For the entries below, the result should be an exact transcription of the lines from the one with "electrosurgical generator" up to and including the one with "Privacy Policy & Cookie Policy", and only those.
EXERCISE DATA below:
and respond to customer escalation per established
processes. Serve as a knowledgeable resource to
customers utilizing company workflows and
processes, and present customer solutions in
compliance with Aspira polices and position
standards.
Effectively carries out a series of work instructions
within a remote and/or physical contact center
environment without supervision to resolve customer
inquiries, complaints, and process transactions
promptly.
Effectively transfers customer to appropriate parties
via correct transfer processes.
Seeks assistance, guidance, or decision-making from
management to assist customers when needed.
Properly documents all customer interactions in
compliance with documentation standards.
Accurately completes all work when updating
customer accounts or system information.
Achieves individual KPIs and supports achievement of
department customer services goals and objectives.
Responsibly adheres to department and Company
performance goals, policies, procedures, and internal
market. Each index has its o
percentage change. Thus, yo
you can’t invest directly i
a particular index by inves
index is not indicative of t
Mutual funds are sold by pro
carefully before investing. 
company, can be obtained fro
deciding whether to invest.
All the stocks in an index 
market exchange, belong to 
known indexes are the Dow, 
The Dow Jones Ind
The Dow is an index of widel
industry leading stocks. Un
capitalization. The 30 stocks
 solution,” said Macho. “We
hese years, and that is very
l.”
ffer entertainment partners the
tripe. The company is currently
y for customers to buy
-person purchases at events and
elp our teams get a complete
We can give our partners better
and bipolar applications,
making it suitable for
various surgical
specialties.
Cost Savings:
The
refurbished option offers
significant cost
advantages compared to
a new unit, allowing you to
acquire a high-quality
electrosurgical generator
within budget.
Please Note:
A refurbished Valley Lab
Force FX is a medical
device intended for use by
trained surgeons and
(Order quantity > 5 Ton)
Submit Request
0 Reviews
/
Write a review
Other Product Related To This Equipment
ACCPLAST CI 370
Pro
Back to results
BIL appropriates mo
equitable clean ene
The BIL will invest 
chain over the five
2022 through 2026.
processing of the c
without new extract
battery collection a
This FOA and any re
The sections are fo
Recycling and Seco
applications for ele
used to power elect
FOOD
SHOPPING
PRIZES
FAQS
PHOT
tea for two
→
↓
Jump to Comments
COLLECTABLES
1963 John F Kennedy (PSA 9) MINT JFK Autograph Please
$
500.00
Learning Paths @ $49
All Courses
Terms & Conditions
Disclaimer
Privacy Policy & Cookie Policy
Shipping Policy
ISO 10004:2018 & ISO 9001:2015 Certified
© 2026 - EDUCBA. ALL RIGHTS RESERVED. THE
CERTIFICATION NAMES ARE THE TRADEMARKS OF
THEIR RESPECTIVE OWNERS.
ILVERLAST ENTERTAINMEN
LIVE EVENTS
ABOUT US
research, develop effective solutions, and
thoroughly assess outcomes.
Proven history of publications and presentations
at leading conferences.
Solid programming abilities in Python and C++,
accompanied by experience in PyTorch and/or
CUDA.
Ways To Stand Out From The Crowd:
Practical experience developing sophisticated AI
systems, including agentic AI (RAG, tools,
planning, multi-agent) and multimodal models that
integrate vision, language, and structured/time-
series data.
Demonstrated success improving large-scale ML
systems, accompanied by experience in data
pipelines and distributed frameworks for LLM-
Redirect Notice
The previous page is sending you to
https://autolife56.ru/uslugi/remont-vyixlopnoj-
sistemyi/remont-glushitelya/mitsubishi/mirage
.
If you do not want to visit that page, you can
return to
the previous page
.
End of EXERCISE DATA.
SOLUTION TO THE PROBLEM |
electrosurgical generator
within budget.
Please Note:
A refurbished Valley Lab
Force FX is a medical
device intended for use by
trained surgeons and
(Order quantity > 5 Ton)
Submit Request
0 Reviews
/
Write a review
Other Product Related To This Equipment
ACCPLAST CI 370
Pro
Back to results
BIL appropriates mo
equitable clean ene
The BIL will invest 
chain over the five
2022 through 2026.
processing of the c
without new extract
battery collection a
This FOA and any re
The sections are fo
Recycling and Seco
applications for ele
used to power elect
FOOD
SHOPPING
PRIZES
FAQS
PHOT
tea for two
→
↓
Jump to Comments
COLLECTABLES
1963 John F Kennedy (PSA 9) MINT JFK Autograph Please
$
500.00
Learning Paths @ $49
All Courses
Terms & Conditions
Disclaimer
Privacy Policy & Cookie Policy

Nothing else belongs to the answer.